Wu Delang, chairman of the Taiwan Hospital Association, stated that the medical profession values discipline and ethics, and should severely punish such "black sheep" and scoundrels within their ranks.
This marks the first time the DOH has imposed its harshest penalty of revoking medical licenses. The DOH’s Medical Affairs Department admitted that the most severe punishment in the past was suspension of practice, and no medical licenses had been revoked in the past four years. Once a license is revoked, the individual is permanently barred from practicing medicine.
According to the Criminal Investigation Bureau’s Fourth Division, the Fu Jiansen group, since 2003, conspired with doctors and fake patients to switch specimens, falsely diagnosing healthy individuals with cancer and performing unnecessary rectal, breast, uterine, and ovarian removal surgeries. Doctors Yang Chaoran from Keelung Hospital, Lai Dexing from Yiren General Hospital in Taoyuan County, and Wu Guojing from St. Joseph’s Hospital in Yunlin County have confessed to the crimes, with conclusive evidence. The DOH decided to revoke their licenses.
DOH Minister Yang Zhiliang, along with Taiwan Medical Association Chairman Li Mingbin and Hospital Association Chairman Wu Delang, disclosed that besides the three doctors, seven patients were involved—four underwent partial mastectomies, breast biopsies, or chemotherapy, two received chemotherapy, and ringleader Fu Jiansen himself underwent rectal surgery and chemotherapy.
The case is expected to expand further, with four more doctors under investigation. The implicated hospitals include both public and private institutions, ranging from medical centers to regional hospitals, making this the largest-scale scandal of its kind.
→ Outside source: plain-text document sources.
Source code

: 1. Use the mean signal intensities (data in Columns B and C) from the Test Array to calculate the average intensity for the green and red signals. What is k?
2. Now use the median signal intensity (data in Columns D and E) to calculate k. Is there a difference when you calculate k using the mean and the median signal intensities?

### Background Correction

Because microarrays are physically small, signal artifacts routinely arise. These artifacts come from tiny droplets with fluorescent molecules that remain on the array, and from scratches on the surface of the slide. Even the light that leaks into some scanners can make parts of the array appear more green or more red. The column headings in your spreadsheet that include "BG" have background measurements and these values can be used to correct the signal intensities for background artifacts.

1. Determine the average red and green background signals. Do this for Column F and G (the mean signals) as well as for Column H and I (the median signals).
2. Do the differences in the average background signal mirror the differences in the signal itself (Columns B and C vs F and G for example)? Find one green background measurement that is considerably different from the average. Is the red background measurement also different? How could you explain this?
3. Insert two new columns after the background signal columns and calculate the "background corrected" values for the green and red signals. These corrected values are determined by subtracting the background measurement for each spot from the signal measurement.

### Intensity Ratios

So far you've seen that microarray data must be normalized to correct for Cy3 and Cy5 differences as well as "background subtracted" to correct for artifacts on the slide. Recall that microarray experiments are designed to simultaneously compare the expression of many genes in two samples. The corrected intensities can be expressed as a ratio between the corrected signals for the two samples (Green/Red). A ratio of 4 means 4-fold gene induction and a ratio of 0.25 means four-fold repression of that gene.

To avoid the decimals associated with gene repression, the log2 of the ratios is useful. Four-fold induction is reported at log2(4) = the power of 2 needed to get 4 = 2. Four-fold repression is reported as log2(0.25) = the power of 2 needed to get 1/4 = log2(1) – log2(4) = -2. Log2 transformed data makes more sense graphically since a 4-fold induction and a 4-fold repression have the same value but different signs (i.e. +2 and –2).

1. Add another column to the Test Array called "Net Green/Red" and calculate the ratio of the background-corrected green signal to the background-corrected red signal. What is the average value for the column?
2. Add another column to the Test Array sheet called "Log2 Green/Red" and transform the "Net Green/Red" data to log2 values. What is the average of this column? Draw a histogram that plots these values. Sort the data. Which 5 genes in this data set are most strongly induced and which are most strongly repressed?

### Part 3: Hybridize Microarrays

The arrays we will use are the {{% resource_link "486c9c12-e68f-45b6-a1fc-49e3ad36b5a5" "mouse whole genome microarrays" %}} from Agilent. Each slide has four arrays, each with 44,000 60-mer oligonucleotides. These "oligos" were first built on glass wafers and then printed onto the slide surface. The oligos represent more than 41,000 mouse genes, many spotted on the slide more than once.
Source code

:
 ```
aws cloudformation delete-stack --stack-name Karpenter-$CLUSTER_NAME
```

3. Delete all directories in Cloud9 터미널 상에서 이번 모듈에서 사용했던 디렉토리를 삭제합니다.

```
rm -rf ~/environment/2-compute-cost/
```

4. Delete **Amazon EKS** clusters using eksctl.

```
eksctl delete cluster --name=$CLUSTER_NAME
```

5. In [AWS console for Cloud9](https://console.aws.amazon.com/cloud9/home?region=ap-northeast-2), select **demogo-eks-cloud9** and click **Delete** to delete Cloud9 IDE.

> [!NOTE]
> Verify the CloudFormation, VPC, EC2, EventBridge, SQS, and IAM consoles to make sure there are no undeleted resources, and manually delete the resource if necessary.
Yang Zhiliang expressed "deep sorrow" and, despite ongoing investigations and pending court rulings, emphasized the need to uphold the medical profession’s dignity by revoking the accused doctors’ licenses.
Shi Chongliang, director of the DOH’s Medical Affairs Department, noted that past physician misconduct typically involved falsifying diagnostic reports, such as Barthel Index assessments, but never intentional harm to patients. In this case, doctors switched specimens and even mixed formaldehyde-preserved cancer patients’ samples with healthy ones to justify surgeries and chemotherapy.